> **CHALLENGE**: Can you print the lines below word for word, leaving out the pictures?

----

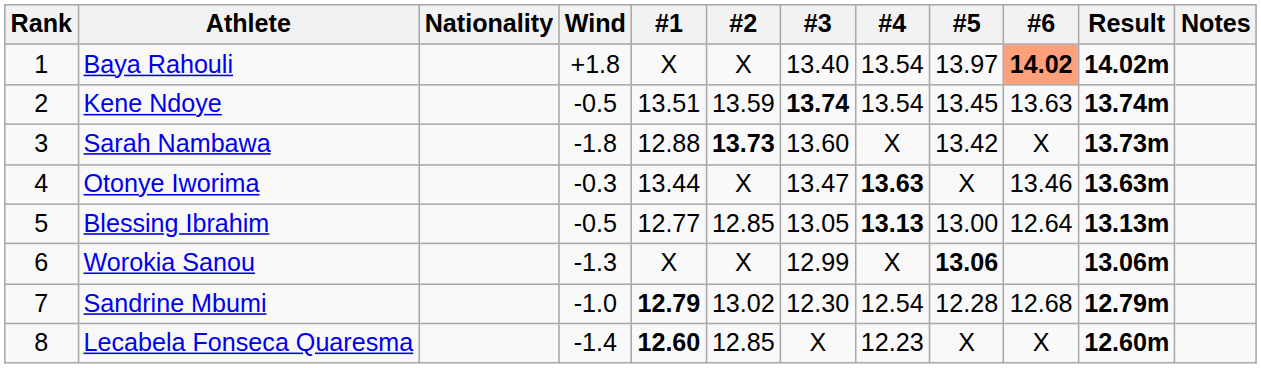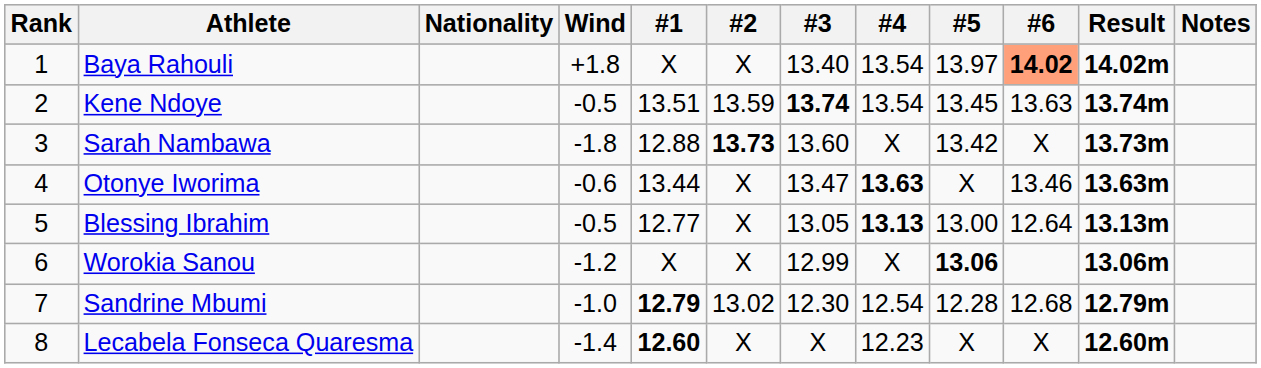Otonye Iworima | Wind: -0.3 -> -0.6
Blessing Ibrahim | #2: 12.85 -> X
Worokia Sanou | Wind: -1.3 -> -1.2
Lecabela Fonseca Quaresma | #2: 12.85 -> X
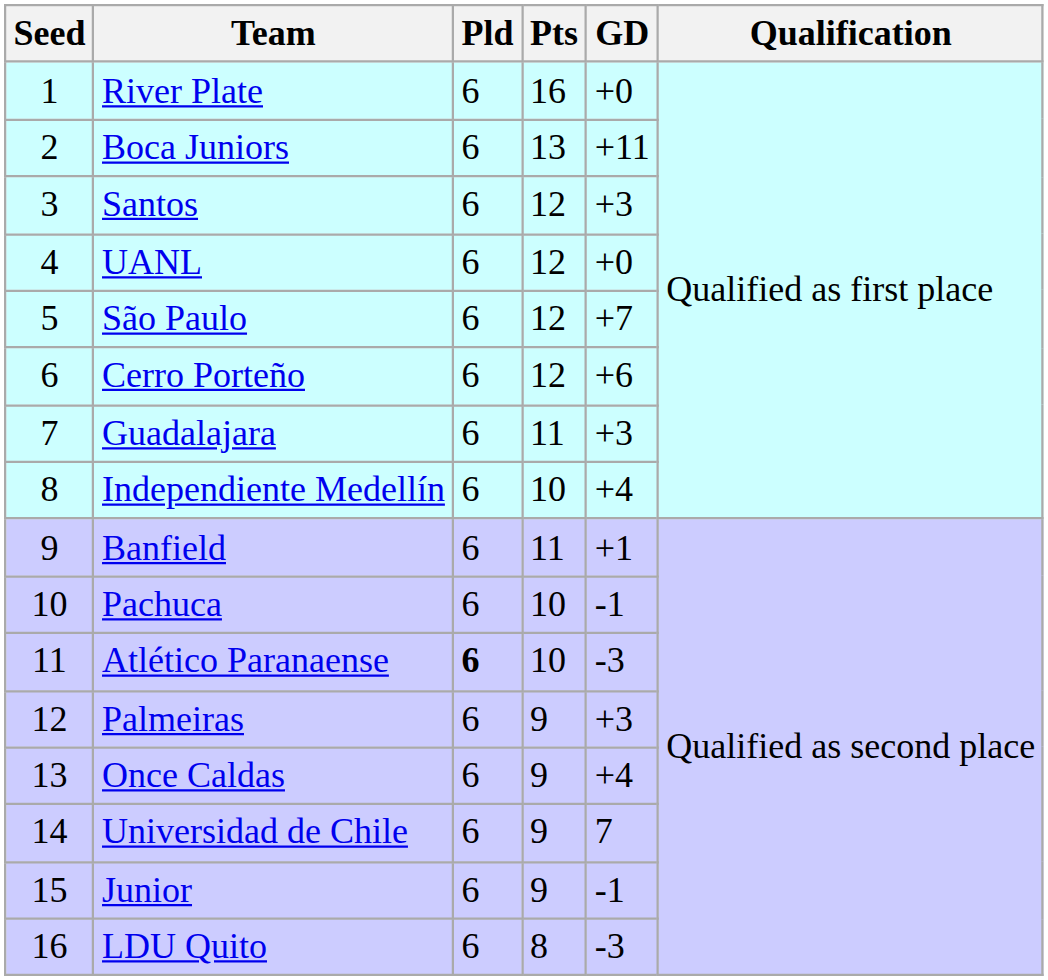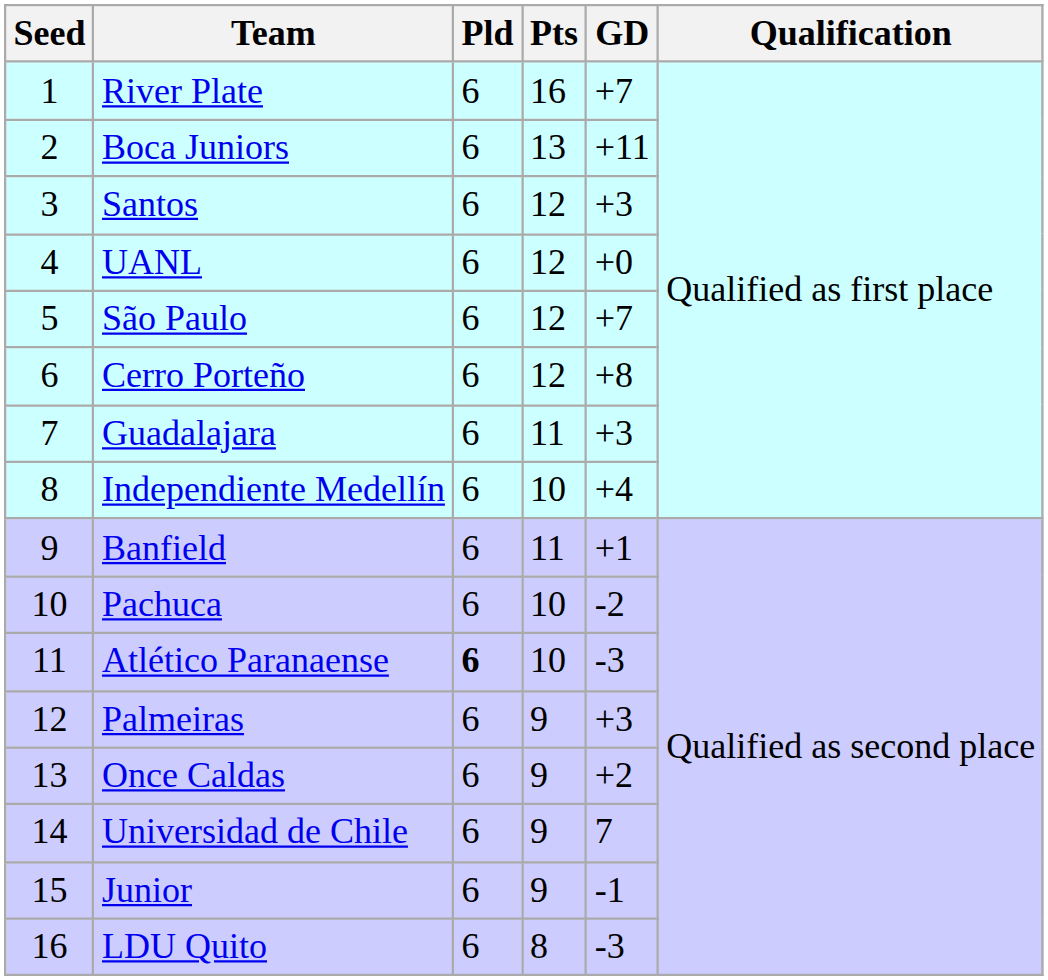River Plate | GD: +0 -> +7
Cerro Porteño | GD: +6 -> +8
Pachuca | GD: -1 -> -2
Once Caldas | GD: +4 -> +2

----

> **WORKED SOLUTION**:
Otonye Iworima | Wind: -0.3 -> -0.6
Blessing Ibrahim | #2: 12.85 -> X
Worokia Sanou | Wind: -1.3 -> -1.2
Lecabela Fonseca Quaresma | #2: 12.85 -> X
River Plate | GD: +0 -> +7
Cerro Porteño | GD: +6 -> +8
Pachuca | GD: -1 -> -2
Once Caldas | GD: +4 -> +2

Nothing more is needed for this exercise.